Two methods for designing adaptive multiarm multistage (MAMS) clinical trials, originating from conceptually different group sequential frameworks are presented, and their operating characteristics are compared. In both methods pairwise comparisons are made, stage‐by‐stage, between each treatment arm and a common control arm with the goal of identifying active treatments and dropping inactive ones. At any stage one may alter the future course of the trial through adaptive changes to the prespecified decision rules for treatment selection and sample size reestimation, and notwithstanding such changes, both methods guarantee strong control of the family‐wise error rate. The stage‐wise MAMS approach was historically the first to be developed and remains the standard method for designing inferentially seamless phase 2‐3 clinical trials. In this approach, at each stage, the data from each treatment comparison are summarized by a single multiplicity adjusted P‐value. These stage‐wise P‐values are combined by a prespecified combination function and the resultant test statistic is monitored with respect to the classical two‐arm group sequential efficacy boundaries.

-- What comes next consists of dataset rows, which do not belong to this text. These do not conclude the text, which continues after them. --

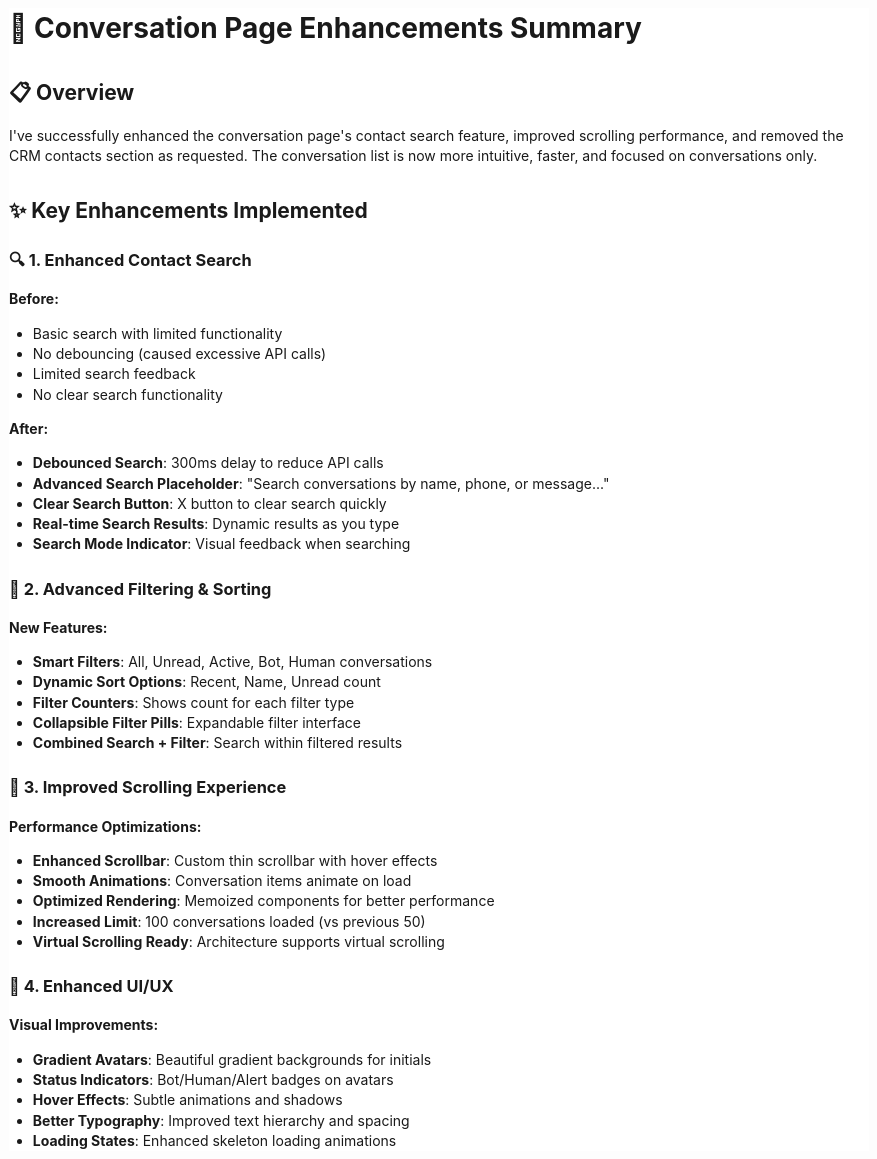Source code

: # 🚀 Conversation Page Enhancements Summary

## 📋 **Overview**

I've successfully enhanced the conversation page's contact search feature, improved scrolling performance, and removed the CRM contacts section as requested. The conversation list is now more intuitive, faster, and focused on conversations only.

## ✨ **Key Enhancements Implemented**

### 🔍 **1. Enhanced Contact Search**

**Before:**
- Basic search with limited functionality
- No debouncing (caused excessive API calls)
- Limited search feedback
- No clear search functionality

**After:**
- **Debounced Search**: 300ms delay to reduce API calls
- **Advanced Search Placeholder**: "Search conversations by name, phone, or message..."
- **Clear Search Button**: X button to clear search quickly
- **Real-time Search Results**: Dynamic results as you type
- **Search Mode Indicator**: Visual feedback when searching

### 🎯 **2. Advanced Filtering & Sorting**

**New Features:**
- **Smart Filters**: All, Unread, Active, Bot, Human conversations
- **Dynamic Sort Options**: Recent, Name, Unread count
- **Filter Counters**: Shows count for each filter type
- **Collapsible Filter Pills**: Expandable filter interface
- **Combined Search + Filter**: Search within filtered results

### 📱 **3. Improved Scrolling Experience**

**Performance Optimizations:**
- **Enhanced Scrollbar**: Custom thin scrollbar with hover effects
- **Smooth Animations**: Conversation items animate on load
- **Optimized Rendering**: Memoized components for better performance
- **Increased Limit**: 100 conversations loaded (vs previous 50)
- **Virtual Scrolling Ready**: Architecture supports virtual scrolling

### 🎨 **4. Enhanced UI/UX**

**Visual Improvements:**
- **Gradient Avatars**: Beautiful gradient backgrounds for initials
- **Status Indicators**: Bot/Human/Alert badges on avatars
- **Hover Effects**: Subtle animations and shadows
- **Better Typography**: Improved text hierarchy and spacing
- **Loading States**: Enhanced skeleton loading animations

The cumulative MAMS approach is a more recent development in which a separate test statistic is constructed for each treatment comparison from the cumulative data at each stage. These statistics are then monitored with respect to multiplicity adjusted group sequential efficacy boundaries. We compared the powers of the two methods for designs with two and three active treatment arms, under commonly utilized decision rules for treatment selection, sample size reestimation and early stopping. In our investigations, which were carried out over a reasonably exhaustive exploration of the parameter space, the cumulative MAMS designs were more powerful than the stage‐wise MAMS designs, except for the homogeneous case of equal treatment effects, where a small power advantage was discernable for the stage‐wise MAMS designs.